第71話 序幕 ある精神科医との会話
時期はわからない、いつかの出来事である。
エリザベートは異文化風の部屋にいた。観葉植物が部屋の隅におかれ、御簾の隙間から西日が差している。彼女は部屋の中心にある椅子に座らされており、正面から貴族風の男がエリザベートを見下ろしていた。見下ろされるのは嫌いだ。抗議の声を上げようとしたが、口が開かなかった。どうやら、それほどまでに疲れているらしい。
「問題ないかな? 椅子が硬くて痛いだとか、呼吸がしづらいだとか……そういうことはない?」
男が言う。
いったいなにを聞かれているのだろうか。意識はまだあるが、なぜそんなことを訊かれているのかわからない。どうしてここにいるのかも。
エリザベートは思い出した。
この男の名前はエグザミン。王都の有名な医師だ。専門は心理医学。遡行前にも会ったことがある。ヒステリー研究で有名な人間だ。
遅かれ早かれ、こうなる予定だったか。エリザベートは思い返す。この男の治療のお陰で、エリザベートは簡単に暴力を振るわなくなった。しばらく様子を見て、もう再発しないだろうと判断されて、体裁もあって断りもなく治療を中断したのだ。
貴族なので、こちらの事情にも通じている。外聞を気にするため患者のプライバシーは外に漏らさない。たとえ匿名にしても、治療内容を論文などにまとめず、引用もしない。
なにより占星術師たちと違い、エグザミンにはなにかを話す必要もない。特別な治療法を確立しているのだ。

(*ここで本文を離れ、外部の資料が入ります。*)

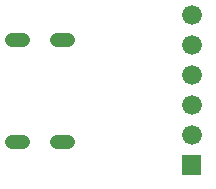
<source format=gbs>
G04 Layer: BottomSolderMaskLayer*
G04 EasyEDA v6.5.9, 2022-07-20 11:51:06*
G04 f1700a5533a94dbab9b25466b2df9886,20d39a695127413eb41274384cfbb926,10*
G04 Gerber Generator version 0.2*
G04 Scale: 100 percent, Rotated: No, Reflected: No *
G04 Dimensions in millimeters *
G04 leading zeros omitted , absolute positions ,4 integer and 5 decimal *
%FSLAX45Y45*%
%MOMM*%

%ADD10C,1.2016*%
%ADD11C,1.6764*%

%LPD*%
D10*
X1276291Y7784896D02*
G01*
X1186291Y7784896D01*
X1276291Y8648903D02*
G01*
X1186291Y8648903D01*
X896282Y8648903D02*
G01*
X806282Y8648903D01*
X896282Y7784896D02*
G01*
X806282Y7784896D01*
D11*
G01*
X2324100Y8864600D03*
G01*
X2324100Y8610600D03*
G01*
X2324100Y8356600D03*
G01*
X2324100Y8102600D03*
G01*
X2324100Y7848600D03*
G36*
X2245359Y7510779D02*
G01*
X2243835Y7511034D01*
X2242311Y7511795D01*
X2241295Y7512812D01*
X2240533Y7514336D01*
X2240279Y7515860D01*
X2240279Y7515860D01*
X2240279Y7673339D01*
X2240279Y7673339D01*
X2240533Y7674863D01*
X2241295Y7676387D01*
X2242311Y7677404D01*
X2243835Y7678165D01*
X2245359Y7678420D01*
X2402840Y7678420D01*
X2404364Y7678165D01*
X2405888Y7677404D01*
X2406904Y7676387D01*
X2407666Y7674863D01*
X2407920Y7673339D01*
X2407920Y7673339D01*
X2407920Y7515860D01*
X2407920Y7515860D01*
X2407666Y7514336D01*
X2406904Y7512812D01*
X2405888Y7511795D01*
X2404364Y7511034D01*
X2402840Y7510779D01*
G37*
M02*

</source>
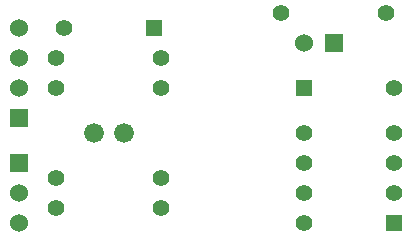
<source format=gbs>
G04 (created by PCBNEW (2013-05-16 BZR 4016)-stable) date 25.05.2013 21:05:43*
%MOIN*%
G04 Gerber Fmt 3.4, Leading zero omitted, Abs format*
%FSLAX34Y34*%
G01*
G70*
G90*
G04 APERTURE LIST*
%ADD10C,0.00590551*%
%ADD11C,0.055*%
%ADD12C,0.066*%
%ADD13R,0.055X0.055*%
%ADD14R,0.06X0.06*%
%ADD15C,0.06*%
G04 APERTURE END LIST*
G54D10*
G54D11*
X18250Y-18500D03*
X21750Y-18500D03*
X18250Y-17500D03*
X21750Y-17500D03*
X18250Y-21500D03*
X21750Y-21500D03*
X18250Y-22500D03*
X21750Y-22500D03*
X29250Y-16000D03*
X25750Y-16000D03*
G54D12*
X20500Y-20000D03*
X19500Y-20000D03*
G54D13*
X26500Y-18500D03*
G54D11*
X29500Y-18500D03*
G54D13*
X21500Y-16500D03*
G54D11*
X18500Y-16500D03*
G54D13*
X29500Y-23000D03*
G54D11*
X29500Y-22000D03*
X29500Y-21000D03*
X29500Y-20000D03*
X26500Y-20000D03*
X26500Y-21000D03*
X26500Y-22000D03*
X26500Y-23000D03*
G54D14*
X17000Y-19500D03*
G54D15*
X17000Y-18500D03*
X17000Y-17500D03*
X17000Y-16500D03*
G54D14*
X17000Y-21000D03*
G54D15*
X17000Y-22000D03*
X17000Y-23000D03*
G54D14*
X27500Y-17000D03*
G54D15*
X26500Y-17000D03*
M02*

</source>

遡行前も今も、治療を受け入れているのは、ぎりぎりで許容しているのは、なにも話す必要がないからだ。
これについては以前、エグザミン本人から理由を訊いた。
「必要がない。これが一つ。治療には、必要がないのです。結局のところいかなる問題も欠けているのは安定感であって、それを正せるなら、なんだっていい。占星術師は、吉方を占い、それを信じさせる。私は投薬で。そして私の薬には、話など必要はない」
エグザミンが言った。エリザベートは、意識がおぼろげになってきていた。先ほど飲んだ薬のお陰で眠たくなってきている。
「それ、今まさに私が、思い出そうとしていたことだわ……」
「おや、以前誰かから聞きましたかな? 私に嫉妬する者は言うのです。薬で心を治療するなどと馬鹿なことをとね。先ずは話を聞くこと、問題に対処すること、薬で引き延ばして見ても、いずれ問題と直面するときが来ると。特に、貴族社会のような偏狭な世界観では、逃げる場所もないとね。だが私はそうは思わない。時は過ぎる。それが顧みられることがなくとも」
「そうかもね……」
医師の手渡した薬を飲み込む。
「薄れさせましょう。忘れさせましょう。いずれ来るだろう失敗が、定命の内に来るとは限らないのだから」
忘却する。忘れることで、辛いことはすべて無くなっていく。
「忘却はよりよい一歩を生むと、古代の賢人も言っていますから」
エリザベートはもう一錠、薬を飲み込む。
「忘れましょう」
「忘れましょう」
「忘れましょう」
忘れて、考えないようにする。
エリザベートは自分の口と鼻が無くなっている幻覚を見た。それだけではない。目も髪もなくなり、それはやがて一個の肉の塊になるのだ。なんの器官もない体へと。そのままそして”――――――”は、どこにも存在しなくなる。
のっぺらぼうのエリザベートを、のっぺらぼうのエグザミンが見下ろす。このとき最後に感じるのは安堵ではない。恐怖だ。しかしその後には、安堵がやってくる。
しかしその前に――目が覚めた。
ちょっと短めでした。はじめなのでところです。